Rae: Early on I didn’t do much training as I as a child actor. As I grew older I studied with various teachers in LA. Some more famous then others, Barry Primas (Actors Studio) as one example. I started Milton Katselas but booked so much work I couldn’t finish the course. Another teacher was Ron Moss. I believe actors should diversify their training to have more access to tools which prevents you from being bullied with bad directors which there are plenty. At this point I am interested in coaching and teaching myself.
Nate: You spent a lot of time in both the states and Canada (in my hometown of Vancouver, as I’ve read!). How do they compare for you, in terms of life, and the industry? Do you like spending time in both places equally, or one moreso?
Rae: I adore Canada and am very proud to be Canadian. Having said that I prefer working state side as we get paid better and the unions are much stronger and we have better residuals. Canada has a LONG way to go still, and it is frustrating for performers because Canada is such a small country and most who work in the industry are all connected, which is good and bad. Because as an artist looking for protection against the abuses of say a film corporation like Atlantis Alliance well it is impossible because every single law firm in Canada is on retainer to them so we as artist- actors- writers have little or no recourse to collect money owed and that kind of smallness makes working in Canada less attractive.
Nate: Commando- Your role in this film is very unique because she’s not just a standard action film, damsel in distress tag along, she’s actually proactive and gets involved in the action. Was this a draw for you to the movie? How did you get that role?
Rae: Auditioned for it. Lots of actors had trouble with a certain part of the script (a dildo was involved) which I realized early so when it came time to say the offending line I reversed it and made it reflect on Arnold’s character and it was hilarious in the room. Luckily the offending part never made future drafts so I survived a huge hurdle and got the role.
Nate: Quest For Fire- I recently read Ron Perlman’s autobiography in which he says it was a really challenging shoot. How was it for you?
Rae: The most challenging, difficult, almost impossible shoot. Torturous would be too slight a term. We suffered every single day, all day. It was a mental test to be sure. It was like climbing a mountain naked without oxygen. Grim.
Nate: Your performance in it is extraordinary, how did you get into the headspace and bring about that energy and persona in your work?
Rae: I hated working with the director who made it his life work to be extra mean to me. So if Ron said it was hard you cannot imagine how it was for me. An example: I never officially got the role. I just did it. He never gave me the role, Jean Jacques he lorded this over me. The desperate producer Micheal Gruskoff was my champion and protector, he made me Ika, he demanded they book me. OMG, I survived it because I am stubborn and I never quit even when I want to. I wanted to but by the time we started we were hanging on to each other for dear life so why not finish the gawd forsaken job, you know? If one of us left it would have mentally unraveled the group. So much pain and well…thankfully it is a work of art.
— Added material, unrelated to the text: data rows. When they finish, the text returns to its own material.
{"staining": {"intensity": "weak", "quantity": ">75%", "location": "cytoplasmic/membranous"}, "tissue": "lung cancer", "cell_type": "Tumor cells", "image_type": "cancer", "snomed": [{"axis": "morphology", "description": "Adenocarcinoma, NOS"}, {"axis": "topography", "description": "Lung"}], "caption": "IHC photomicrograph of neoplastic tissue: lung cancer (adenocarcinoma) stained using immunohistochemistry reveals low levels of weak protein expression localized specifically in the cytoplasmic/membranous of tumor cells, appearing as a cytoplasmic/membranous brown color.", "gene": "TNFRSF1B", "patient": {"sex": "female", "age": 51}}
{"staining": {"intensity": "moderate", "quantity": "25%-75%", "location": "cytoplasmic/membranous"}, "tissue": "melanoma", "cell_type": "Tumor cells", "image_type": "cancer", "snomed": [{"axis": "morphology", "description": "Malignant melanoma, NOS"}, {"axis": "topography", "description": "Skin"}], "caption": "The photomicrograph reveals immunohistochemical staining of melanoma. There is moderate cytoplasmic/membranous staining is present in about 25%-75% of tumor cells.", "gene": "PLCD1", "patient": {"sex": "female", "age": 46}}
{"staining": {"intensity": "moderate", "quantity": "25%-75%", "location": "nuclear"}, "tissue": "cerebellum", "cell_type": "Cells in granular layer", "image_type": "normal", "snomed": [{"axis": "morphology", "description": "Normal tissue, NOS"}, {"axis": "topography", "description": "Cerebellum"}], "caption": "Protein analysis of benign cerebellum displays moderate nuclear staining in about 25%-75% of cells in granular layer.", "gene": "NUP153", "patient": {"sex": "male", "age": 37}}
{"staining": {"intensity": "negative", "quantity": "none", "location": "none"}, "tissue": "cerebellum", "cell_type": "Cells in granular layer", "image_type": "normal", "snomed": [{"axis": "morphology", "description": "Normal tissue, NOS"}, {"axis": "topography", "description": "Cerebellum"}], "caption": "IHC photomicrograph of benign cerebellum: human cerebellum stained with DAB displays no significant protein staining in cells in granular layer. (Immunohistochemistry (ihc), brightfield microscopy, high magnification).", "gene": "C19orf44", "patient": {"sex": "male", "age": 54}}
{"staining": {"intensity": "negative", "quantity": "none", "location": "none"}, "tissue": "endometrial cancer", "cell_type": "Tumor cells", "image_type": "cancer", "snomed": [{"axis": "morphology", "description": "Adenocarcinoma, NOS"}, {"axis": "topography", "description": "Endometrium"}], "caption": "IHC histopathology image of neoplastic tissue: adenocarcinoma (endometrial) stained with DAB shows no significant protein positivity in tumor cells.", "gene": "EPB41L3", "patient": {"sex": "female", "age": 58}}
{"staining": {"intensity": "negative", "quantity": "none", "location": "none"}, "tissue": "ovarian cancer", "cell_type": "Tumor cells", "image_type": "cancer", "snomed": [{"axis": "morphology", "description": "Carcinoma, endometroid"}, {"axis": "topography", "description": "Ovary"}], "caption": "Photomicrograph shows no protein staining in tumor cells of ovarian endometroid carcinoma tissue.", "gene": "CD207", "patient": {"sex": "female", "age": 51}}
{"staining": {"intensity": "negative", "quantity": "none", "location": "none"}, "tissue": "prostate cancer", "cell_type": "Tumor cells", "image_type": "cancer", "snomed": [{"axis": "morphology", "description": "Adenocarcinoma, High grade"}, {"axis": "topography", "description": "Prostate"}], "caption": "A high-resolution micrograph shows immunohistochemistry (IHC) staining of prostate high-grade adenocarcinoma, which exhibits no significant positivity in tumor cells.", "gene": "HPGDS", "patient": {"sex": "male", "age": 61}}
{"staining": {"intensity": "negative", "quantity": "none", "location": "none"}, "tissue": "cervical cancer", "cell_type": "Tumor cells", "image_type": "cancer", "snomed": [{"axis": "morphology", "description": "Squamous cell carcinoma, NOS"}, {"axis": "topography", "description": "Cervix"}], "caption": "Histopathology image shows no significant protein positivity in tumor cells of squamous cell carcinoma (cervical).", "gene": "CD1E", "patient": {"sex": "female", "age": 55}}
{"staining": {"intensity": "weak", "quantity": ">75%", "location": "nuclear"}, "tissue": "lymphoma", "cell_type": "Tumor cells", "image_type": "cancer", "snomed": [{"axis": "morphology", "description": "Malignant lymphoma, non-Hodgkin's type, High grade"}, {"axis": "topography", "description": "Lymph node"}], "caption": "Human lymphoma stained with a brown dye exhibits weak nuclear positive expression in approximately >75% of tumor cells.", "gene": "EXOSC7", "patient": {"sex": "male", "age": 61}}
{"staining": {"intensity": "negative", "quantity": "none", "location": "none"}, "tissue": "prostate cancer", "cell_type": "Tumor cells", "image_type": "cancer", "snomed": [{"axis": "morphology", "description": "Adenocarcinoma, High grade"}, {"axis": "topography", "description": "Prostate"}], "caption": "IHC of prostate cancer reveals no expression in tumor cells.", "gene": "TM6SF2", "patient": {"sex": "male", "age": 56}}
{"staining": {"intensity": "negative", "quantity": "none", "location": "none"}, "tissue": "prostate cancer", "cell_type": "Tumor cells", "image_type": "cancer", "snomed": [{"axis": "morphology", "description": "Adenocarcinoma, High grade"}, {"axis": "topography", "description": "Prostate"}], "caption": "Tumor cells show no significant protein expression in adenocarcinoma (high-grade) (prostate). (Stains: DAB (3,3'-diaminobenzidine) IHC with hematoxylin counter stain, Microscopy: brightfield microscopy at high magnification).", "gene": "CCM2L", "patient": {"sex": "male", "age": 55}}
Nate: I read that you are involved in many charities. Care to elaborate specifically which ones, and why this work is personally important to you?
Rae: Service is the soul food of life. When I can I give my time to all who need me. It is what one should do…love it.
Nate: You wrote and directed a short starring Chris Pratt. How did that project come about, and have you considered getting more into writing/directing any more?
Rae: It is my first full length feature and honestly it is an epic fail, or imperfect. I adore the film of course because it is my first born and a problem child at that. BUT it educated me and I learned what to do and not do as a director. You improve every time out. Chris is adorable and the film fun and funny. I heard IMDB lists it as a short and I have asked and tried to change it but IMDB is annoying. I will need to request they change it once again. UGH!
Nate: Do you have any projects, cinematic or otherwise that you are excited for and want to speak about?
Rae: Currently starring in a play called Climax at the Santa Monica playhouse. Developing a TV series called “Hello Sunshine” hoping it gets picked up this month. 3rd meeting with a studio…so close. I have another pilot I am work shopping to fix the bugs, make it the best it can be. I have a feature film I am producing that is called Theory of Invisibility by Aimee Pitte which is magnificent. We are looking for a (STAR) director and star to take it to the studios. I just accepted to produce a new play by Derek Botelho which is an intimate 2 character piece about a moment in Tennessee William’s life as friend and writer Carson Macullers share a cabin on the shore. It is exciting…this period in my life is amazing. I am loving LA and life as a film maker- actor. I am very happy creatively.
Nate: Sounds awesome! Thanks so much for your time Rae, and for chatting with me.